Acordes: Ele merece respeito
O paraibano Chico César despontou no cenário musical em meados dos anos 90 e, de imediato, tornou-se um dos queridinhos da MPB, sendo gravado por algumas das principais intérpretes do Brasil, como Elba Ramalho, Zizi Possi, e Maria Bethânia. “Aos Vivos”, seu primeiro CD, emplacou vários sucessos, como “Templo”, “Mulher Eu Sei” e, sobretudo, “À Primeira Vista” – que ganhou repercussão maior através da versão de Daniela Mercury – e “Mama África”. A voz logo foi comparada a de Caetano Veloso e a aparição posterior de Zeca Baleiro e Lenine – igualmente nordestinos e com uma proposta musical em harmonia com a de Chico César – logo levou a mídia a apontar um suposto ressurgimento da Tropicália, o que causou imediata rejeição aos envolvidos, que recusaram a obrigação de estarem ligados a qualquer escola ou movimento.
Recusando rótulos ou não, o fato é que Chico César sofreu uma superexposição da mídia, tornando-se refém de seu próprio sucesso. Continuou lançando bons trabalhos, como “Cuscuz Clã”, “Beleza Mano” e “Mama Mundi”, mas as pessoas continuavam enxergando-o unicamente como o compositor de “Mama África”, com visual estranho, especialmente seu cabelo, que gerou apelidos nada amistosos, como cabeça de cebola ou de beterraba. O próprio público que antes o seguia, começou a considerar que Chico César tinha se rendido ao mercado e se banalizado. Típico de um país que adora erguer e destruir mitos com espantosa facilidade.

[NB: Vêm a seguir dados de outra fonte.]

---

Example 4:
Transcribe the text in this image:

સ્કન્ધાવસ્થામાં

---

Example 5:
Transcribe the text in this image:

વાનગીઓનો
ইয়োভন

Em resposta àqueles que desrespeitaram sua arte e, até mesmo, sua própria pessoa, Chico César lança seu quinto CD, “Respeitem Meus Cabelos, Brancos” em que põe às claras sua insatisfação e exige ser tratado devidamente. Trata-se de um belo trabalho, o melhor de sua carreira, em que reafirma seu imenso talento como compositor e ainda revela um cantor amadurecido, capaz de moldar sua voz agreste para passear suave pelas baladas ou explodir nas canções em que visita suas raízes.
A faixa título é um empolgante reggae com letra contundente, uma ode à raça negra, da qual Chico é um legítimo representante. O reggae reaparece em “Nas Fronteiras do Mundo”, texto do compositor espanhol Luís Pastor, musicado e versado para o português por Chico César. Irresistível também é “Sem Ganzá não é Coco” – que tem a luxuosa participação de Naná Vasconcelos, na percussão, e do grupo de sopros Metalúrgica Filipéia.
“Antinome” tem a presença de Chico Buarque dividindo os vocais e é uma das mais belas criações de Chico César. As baladas também destacam-se: “Pétala por Pétala” (Chico César/ Vanessa Bumagny) e as duas parcerias com Carlos Rennó, “Quando eu Fecho os Olhos” e “Antes que Amanheça” – gravada por Bethânia em “Maricotinha” – são belíssimas canções que tratam de amor com a dignidade que o assunto merece. “Templo” (Chico César/ Tata Fernandes/ Milton de Biasi) reaparece em versão superior ao original, graças ao magistral arranjo, especialmente a percussão de Guilherme Kastrup e o violino de Alex Braga.
As duas canções que encerram o CD são primorosas. “Teofania” (Chico César/ Bráulio Tavares) possui letra de grande beleza: “quanta solidão e eu não sei/ se homem só suportarei/ um sinal, um não/ e silencie, aqui e além, a dor”. Já “Experiência” (Chico César/ Carlos Rennó) tem na voz de Nina Miranda – do grupo inglês Smoke City – sua jóia maior, devidamente acompanhada pelo arranjo de percussão de Carlinhos Brown. “Respeitem Meus Cabelos, Brancos” peca apenas na insistência de Chico César em fazer jogos de palavras que nem sempre têm um resultado feliz, como em “Flor de Mandacaru” e “Céu Negro”. Nada que empalideça a beleza de um trabalho que pode e deve exigir respeito.